Leave out the images and set down the records below exactly.

#### Saved entries
┄┄┄┄┄┄┄┄┄┄

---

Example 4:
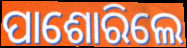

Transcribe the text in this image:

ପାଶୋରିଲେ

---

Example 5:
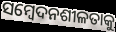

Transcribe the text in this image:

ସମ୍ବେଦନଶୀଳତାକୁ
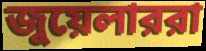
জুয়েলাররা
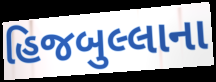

┄┄┄┄┄┄┄┄┄┄

#### Response box
---

Example 4:

Transcribe the text in this image:

ପାଶୋରିଲେ

---

Example 5:

Transcribe the text in this image:

ସମ୍ବେଦନଶୀଳତାକୁ
জুয়েলাররা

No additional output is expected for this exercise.